[[ Provided data open ]]

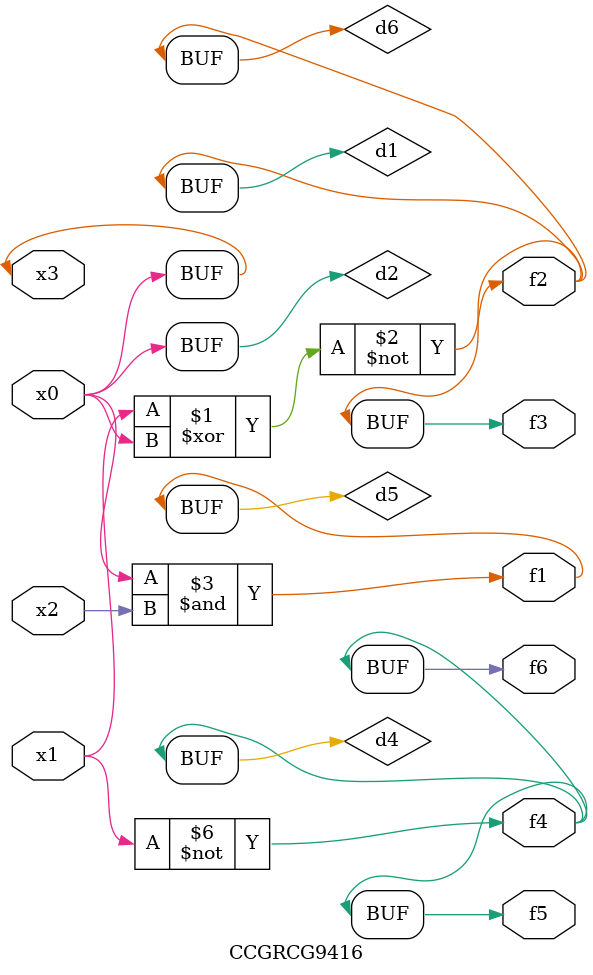
<source format=v>
module CCGRCG9416(
	input x0, x1, x2, x3,
	output f1, f2, f3, f4, f5, f6
);

	wire d1, d2, d3, d4, d5, d6;

	xnor (d1, x1, x3);
	buf (d2, x0, x3);
	nand (d3, x0, x2);
	not (d4, x1);
	nand (d5, d3);
	or (d6, d1);
	assign f1 = d5;
	assign f2 = d6;
	assign f3 = d6;
	assign f4 = d4;
	assign f5 = d4;
	assign f6 = d4;
endmodule

</source>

[[ Provided data closed ]]

To-do item: If an entry holds a picture, leave the picture out and repeat the rest exactly.

Response below:
<source format=v>
module CCGRCG9416(
	input x0, x1, x2, x3,
	output f1, f2, f3, f4, f5, f6
);

	wire d1, d2, d3, d4, d5, d6;

	xnor (d1, x1, x3);
	buf (d2, x0, x3);
	nand (d3, x0, x2);
	not (d4, x1);
	nand (d5, d3);
	or (d6, d1);
	assign f1 = d5;
	assign f2 = d6;
	assign f3 = d6;
	assign f4 = d4;
	assign f5 = d4;
	assign f6 = d4;
endmodule

</source>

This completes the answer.